**TASK**
Please set out every line of the records below as a numbered list, leaving out blank lines and the pictures.

**RECORDS**
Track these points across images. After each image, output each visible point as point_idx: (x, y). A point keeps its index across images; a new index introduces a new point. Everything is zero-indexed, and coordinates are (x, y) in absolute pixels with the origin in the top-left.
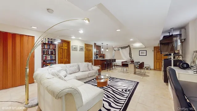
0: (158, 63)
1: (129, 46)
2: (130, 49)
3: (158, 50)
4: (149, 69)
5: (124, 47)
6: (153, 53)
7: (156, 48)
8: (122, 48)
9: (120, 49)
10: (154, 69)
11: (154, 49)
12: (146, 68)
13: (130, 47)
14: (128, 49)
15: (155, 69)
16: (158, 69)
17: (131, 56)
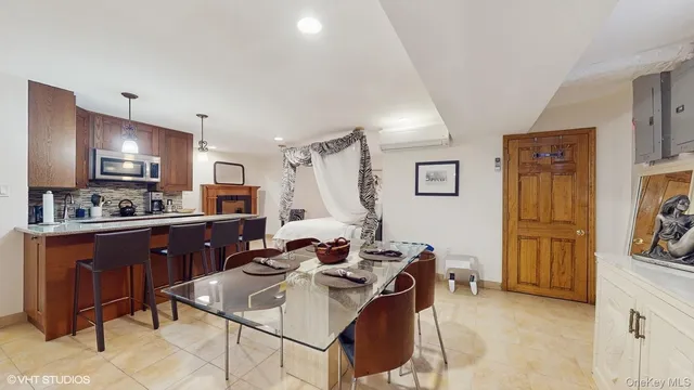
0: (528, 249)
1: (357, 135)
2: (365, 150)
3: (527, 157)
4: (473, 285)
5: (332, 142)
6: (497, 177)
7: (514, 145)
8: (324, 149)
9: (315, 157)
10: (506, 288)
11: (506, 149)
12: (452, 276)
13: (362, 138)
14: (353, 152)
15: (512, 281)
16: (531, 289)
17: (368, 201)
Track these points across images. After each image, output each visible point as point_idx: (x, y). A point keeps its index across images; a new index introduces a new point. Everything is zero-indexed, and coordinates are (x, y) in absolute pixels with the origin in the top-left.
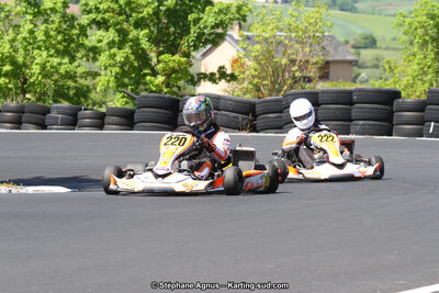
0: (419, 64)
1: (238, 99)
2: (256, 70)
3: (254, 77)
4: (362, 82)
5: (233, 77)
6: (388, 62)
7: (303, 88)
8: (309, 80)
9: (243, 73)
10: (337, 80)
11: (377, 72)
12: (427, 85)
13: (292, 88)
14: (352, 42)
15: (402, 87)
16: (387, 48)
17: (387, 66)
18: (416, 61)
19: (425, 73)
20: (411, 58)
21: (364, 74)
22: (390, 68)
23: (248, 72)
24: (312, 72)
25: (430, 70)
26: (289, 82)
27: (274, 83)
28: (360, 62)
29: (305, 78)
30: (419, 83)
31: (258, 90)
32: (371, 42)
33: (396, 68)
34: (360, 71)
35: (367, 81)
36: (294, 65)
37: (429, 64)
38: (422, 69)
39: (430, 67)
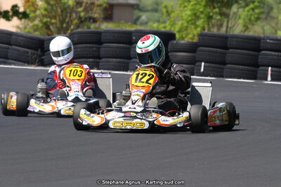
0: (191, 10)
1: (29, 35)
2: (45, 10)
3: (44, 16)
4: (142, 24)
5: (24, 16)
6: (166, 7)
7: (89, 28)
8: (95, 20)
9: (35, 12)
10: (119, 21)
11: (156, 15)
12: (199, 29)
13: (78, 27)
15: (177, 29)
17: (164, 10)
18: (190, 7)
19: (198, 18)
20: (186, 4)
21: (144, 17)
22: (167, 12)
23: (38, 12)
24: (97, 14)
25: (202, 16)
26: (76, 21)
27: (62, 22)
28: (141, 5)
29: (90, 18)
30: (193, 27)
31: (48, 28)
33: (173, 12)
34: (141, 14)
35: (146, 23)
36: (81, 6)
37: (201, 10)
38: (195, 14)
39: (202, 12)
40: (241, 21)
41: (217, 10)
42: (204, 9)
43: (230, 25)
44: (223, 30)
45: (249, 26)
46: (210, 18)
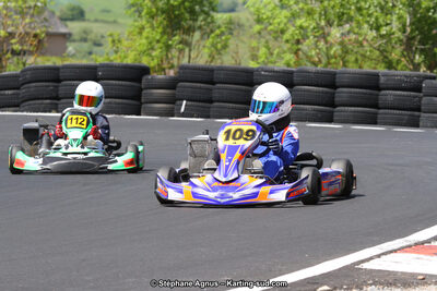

**WRITTEN RESPONSE**
1. Track these points across images. After each image, output each visible point as point_idx: (x, y). A point keeps its index across images; a new index introduces a new point. Everything is zero-indexed, and coordinates are (x, y) in absolute pixels with the origin in the top-left.
2. 0: (158, 63)
3. 1: (129, 46)
4. 2: (130, 49)
5. 3: (158, 50)
6. 4: (149, 69)
7. 5: (124, 47)
8. 6: (153, 53)
9. 7: (156, 48)
10. 8: (122, 48)
11. 9: (120, 49)
12. 10: (154, 69)
13. 11: (154, 49)
14. 12: (146, 68)
15. 13: (130, 47)
16. 14: (128, 49)
17. 15: (155, 69)
18. 16: (158, 69)
19. 17: (131, 56)
20. 0: (528, 249)
21. 1: (357, 135)
22. 2: (365, 150)
23. 3: (527, 157)
24. 4: (473, 285)
25. 5: (332, 142)
26. 6: (497, 177)
27. 7: (514, 145)
28. 8: (324, 149)
29. 9: (315, 157)
30. 10: (506, 288)
31. 11: (506, 149)
32. 12: (452, 276)
33. 13: (362, 138)
34. 14: (353, 152)
35. 15: (512, 281)
36. 16: (531, 289)
37. 17: (368, 201)
38. Track these points across images. After each image, output each visible point as point_idx: (x, y). A point keeps its index across images; a new index introduces a new point. Everything is zero-indexed, and coordinates are (x, y) in absolute pixels with the origin in the top-left.
39. 0: (419, 64)
40. 1: (238, 99)
41. 2: (256, 70)
42. 3: (254, 77)
43. 4: (362, 82)
44. 5: (233, 77)
45. 6: (388, 62)
46. 7: (303, 88)
47. 8: (309, 80)
48. 9: (243, 73)
49. 10: (337, 80)
50. 11: (377, 72)
51. 12: (427, 85)
52. 13: (292, 88)
53. 14: (352, 42)
54. 15: (402, 87)
55. 16: (387, 48)
56. 17: (387, 66)
57. 18: (416, 61)
58. 19: (425, 73)
59. 20: (411, 58)
60. 21: (364, 74)
61. 22: (390, 68)
62. 23: (248, 72)
63. 24: (312, 72)
64. 25: (430, 70)
65. 26: (289, 82)
66. 27: (274, 83)
67. 28: (360, 62)
68. 29: (305, 78)
69. 30: (419, 83)
70. 31: (258, 90)
71. 32: (371, 42)
72. 33: (396, 68)
73. 34: (360, 71)
74. 35: (367, 81)
75. 36: (294, 65)
76. 37: (429, 64)
77. 38: (422, 69)
78. 39: (430, 67)
79. 0: (191, 10)
80. 1: (29, 35)
81. 2: (45, 10)
82. 3: (44, 16)
83. 4: (142, 24)
84. 5: (24, 16)
85. 6: (166, 7)
86. 7: (89, 28)
87. 8: (95, 20)
88. 9: (35, 12)
89. 10: (119, 21)
90. 11: (156, 15)
91. 12: (199, 29)
92. 13: (78, 27)
93. 15: (177, 29)
94. 17: (164, 10)
95. 18: (190, 7)
96. 19: (198, 18)
97. 20: (186, 4)
98. 21: (144, 17)
99. 22: (167, 12)
100. 23: (38, 12)
101. 24: (97, 14)
102. 25: (202, 16)
103. 26: (76, 21)
104. 27: (62, 22)
105. 28: (141, 5)
106. 29: (90, 18)
107. 30: (193, 27)
108. 31: (48, 28)
109. 33: (173, 12)
110. 34: (141, 14)
111. 35: (146, 23)
112. 36: (81, 6)
113. 37: (201, 10)
114. 38: (195, 14)
115. 39: (202, 12)
116. 40: (241, 21)
117. 41: (217, 10)
118. 42: (204, 9)
119. 43: (230, 25)
120. 44: (223, 30)
121. 45: (249, 26)
122. 46: (210, 18)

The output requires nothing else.